**Task goal**
Without including the pictures, copy each line below exactly as it reads.

(Data listing Opens)

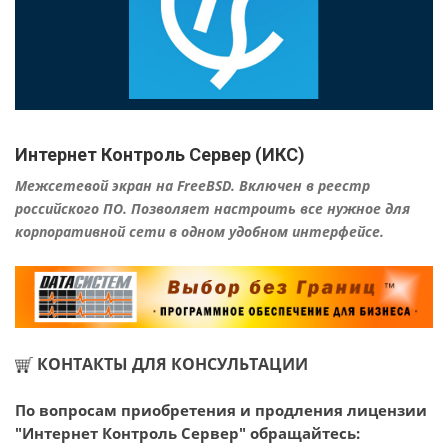
Интернет Контроль Сервер (ИКС)
Межсетевой экран на FreeBSD. Включен в реестр
российского ПО. Позволяет настроить все нужное для
корпоративной сети в одном удобном интерфейсе.
КОНТАКТЫ ДЛЯ КОНСУЛЬТАЦИИ
По вопросам приобретения и продления лицензии
"Интернет Контроль Сервер" обращайтесь:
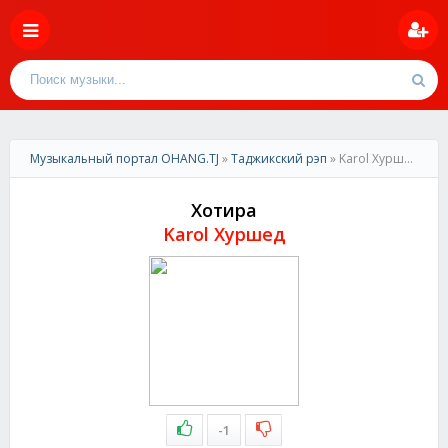
Музыкальный портал OHANG.TJ
»
Таджикский рэп
» Karol Хуршед-Хотира
Хотира
Karol Хуршед
-1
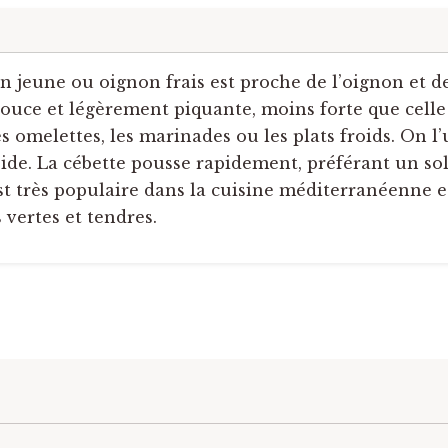
n jeune ou oignon frais est proche de l’oignon et 
ouce et légèrement piquante, moins forte que celle d
es omelettes, les marinades ou les plats froids. On l’
e. La cébette pousse rapidement, préférant un sol fe
est très populaire dans la cuisine méditerranéenne e
 vertes et tendres.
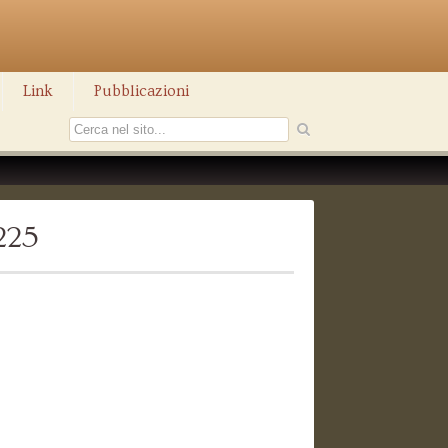
Link
Pubblicazioni
225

(Data listing Closes)

**Worked solution**
Интернет Контроль Сервер (ИКС)
Межсетевой экран на FreeBSD. Включен в реестр
российского ПО. Позволяет настроить все нужное для
корпоративной сети в одном удобном интерфейсе.
КОНТАКТЫ ДЛЯ КОНСУЛЬТАЦИИ
По вопросам приобретения и продления лицензии
"Интернет Контроль Сервер" обращайтесь:
Музыкальный портал OHANG.TJ
»
Таджикский рэп
» Karol Хуршед-Хотира
Хотира
Karol Хуршед
-1
n jeune ou oignon frais est proche de l’oignon et 
ouce et légèrement piquante, moins forte que celle d
es omelettes, les marinades ou les plats froids. On l’
e. La cébette pousse rapidement, préférant un sol fe
est très populaire dans la cuisine méditerranéenne e
 vertes et tendres.
Link
Pubblicazioni
225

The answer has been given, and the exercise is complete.